• _EXTRACT TO READ_
Plants have an upper hand in the ecological battle against insects by using ‘odour camouflage’ to ‘hide in plain sight’ and avoid being eaten, scientists say.
Trees, herbs and shrubs are known to communicate with each other by emitting odorous chemicals called volatile organic compounds (VOCs).
These smells serve as vital information to insects such as caterpillars that eat plants, as it can help them distinguish between edible and toxic or otherwise harmful plants.
But plants are able to fool insects by sharing many common odours across different species in the community, thus enabling them to ‘hide’, despite still being visible.
This clever technique, discovered by a team of biologists, means insects have to play catch-up and ‘evolve to be finer tuned’ to find the right food.
Plants appear to have the upper hand in the ecological battle against insects by using odour camouflage tricks to ‘hide in plain sight’, scientists have found. Photo of an Adeloneivaia caterpillar in the Chamela-Cuixmala tropical dry forest in Mexico
‘Plants produce a profuse diversity of odour compounds – the natural chemicals that make plants smell,’ said Professor Phil Stevenson, senior research leader at the Royal Botanic Gardens, Kew, and co-author on the research, which was undertaken in a Mexican forest.
‘For some plants, like culinary herbs, these are distinct – we can easily distinguish oregano from rosemary by decoding the information (odours) they share, and specifically distinguishing the ones that make them smell different to other plants.
‘In a similar way, insect herbivores, as recorded in this study, detect odours to identify and locate suitable plants for food.
Image of the Chemela tropical dry forest in Mexico. During the rainy season of 2018, the researchers searched comprehensively for insect larvae and their respective plant food
‘Easily distinguished odours are to the herbivores’ advantage and plants’ disadvantage.’
This results in an ‘information arms race’, Professor Stevenson said – plants want to avoid being located and eaten, meaning they ‘do their best’ to smell like other plants as a form of cunning disguise.

• _DIRECTIONS_
#1 Rewrite the paragraph of the plant odor camouflage article that begins "This results in an 'information arms race'" as one shorter sentence, keeping its main facts.
#2 Retype the plant odor camouflage article from "But plants are" to "the right food.".

• _SUPPLIED ENTRIES_
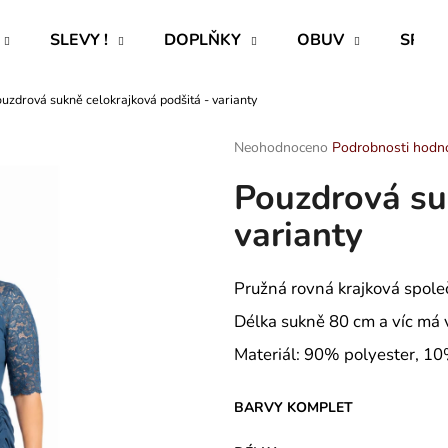
SLEVY !
DOPLŇKY
OBUV
SPECI
uzdrová sukně celokrajková podšitá - varianty
Co potřebujete najít?
Průměrné
Neohodnoceno
Podrobnosti hodn
hodnocení
Pouzdrová su
produktu
HLEDAT
je
varianty
0,0
z
5
Doporučujeme
hvězdiček.
Pružná rovná krajková spole
Délka sukně 80 cm a víc má
Materiál: 90% polyester, 1
BARVY KOMPLET
ROVNÝ TEPLÁKOVÝ KABÁT -
PAVLIK 24 - P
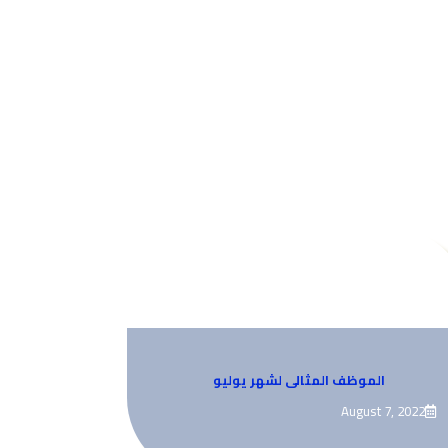
الموظف المثالى لشهر يوليو
August 7, 2022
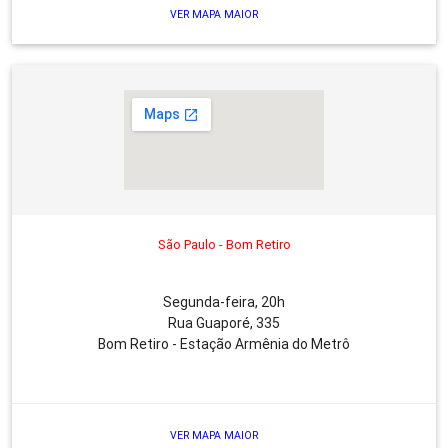
VER MAPA MAIOR
São Paulo - Bom Retiro
Segunda-feira, 20h
Rua Guaporé, 335
Bom Retiro - Estação Armênia do Metrô
VER MAPA MAIOR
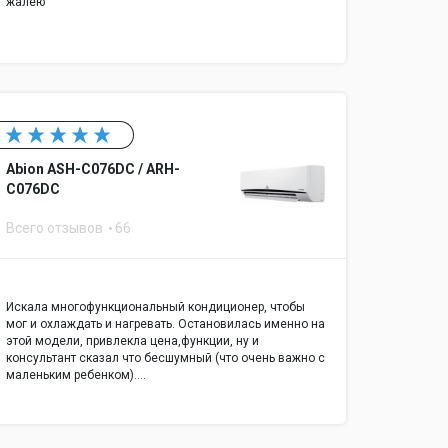
жалею
Abion ASH-C076DC / ARH-
C076DC
Всего отзывов
66
Искала многофункциональный кондиционер, чтобы
мог и охлаждать и нагревать. Остановилась именно на
этой модели, привлекла цена,функции, ну и
консультант сказал что бесшумный (что очень важно с
маленьким ребенком).…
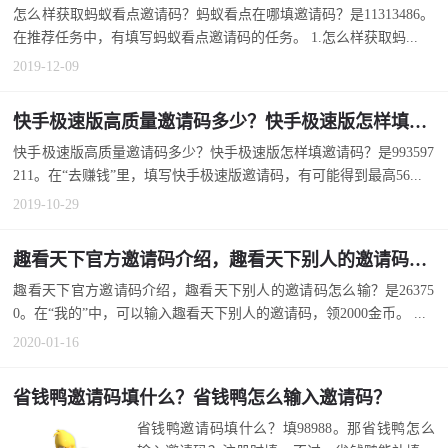
怎么样获取蚂蚁看点邀请码？蚂蚁看点在哪填邀请码？是11313486。
在推荐任务中，有填写蚂蚁看点邀请码的任务。 1.怎么样获取蚂...
2019-12-09
快手极速版高质量邀请码多少？快手极速版怎样填邀请码？
快手极速版高质量邀请码多少？快手极速版怎样填邀请码？是993597
211。在“去赚钱”里，填写快手极速版邀请码，有可能得到最高56...
2019-10-29
趣看天下官方邀请码介绍，趣看天下别人的邀请码怎么输？
趣看天下官方邀请码介绍，趣看天下别人的邀请码怎么输？是26375
0。在“我的”中，可以输入趣看天下别人的邀请码，领2000金币。 ...
2020-01-16
省钱鸭邀请码填什么？省钱鸭怎么输入邀请码？
省钱鸭邀请码填什么？填98988。那省钱鸭怎么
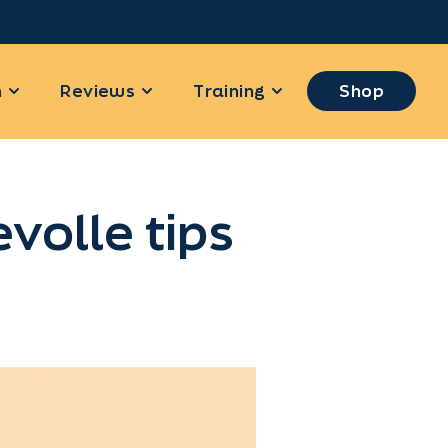
n
Reviews
Training
Shop
olle tips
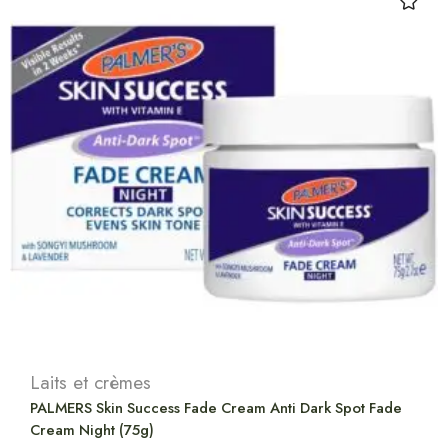
Laits et crèmes
PALMERS Skin Success Fade Cream Anti Dark Spot Fade
Cream Night (75g)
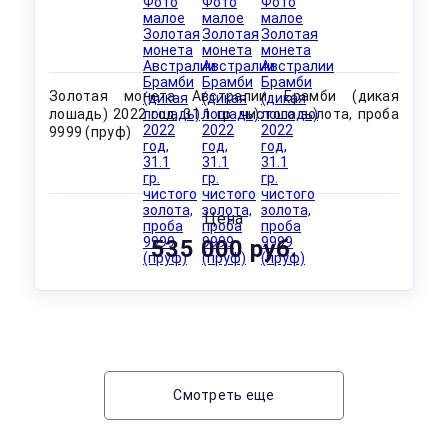
Золотая монета Австралии Брамби (дикая
лошадь) 2022 год, 31.1 гр. чистого золота, проба
9999 (пруф)
Цена
535 000 руб.
Смотреть еще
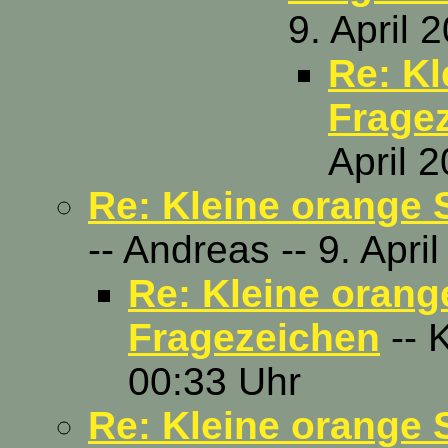
9. April 
Re: Kl
Frage
April 
Re: Kleine orange 
-- Andreas -- 9. Apri
Re: Kleine orang
Fragezeichen
-- K
00:33 Uhr
Re: Kleine orange 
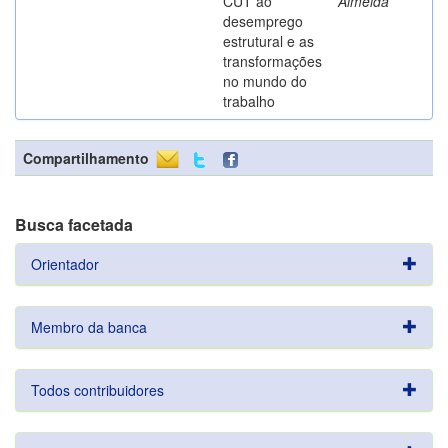
CUT ao
Almeida
desemprego
estrutural e as
transformações
no mundo do
trabalho
Compartilhamento
Busca facetada
Orientador
Membro da banca
Todos contribuidores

• _TASK-BY-TASK ANSWERS_
#1 Professor Stevenson said this leads to an "information arms race," in which plants try to smell like other plants as a disguise so they won't be found and eaten.

#2
But plants are able to fool insects by sharing many common odours across different species in the community, thus enabling them to ‘hide’, despite still being visible.
This clever technique, discovered by a team of biologists, means insects have to play catch-up and ‘evolve to be finer tuned’ to find the right food.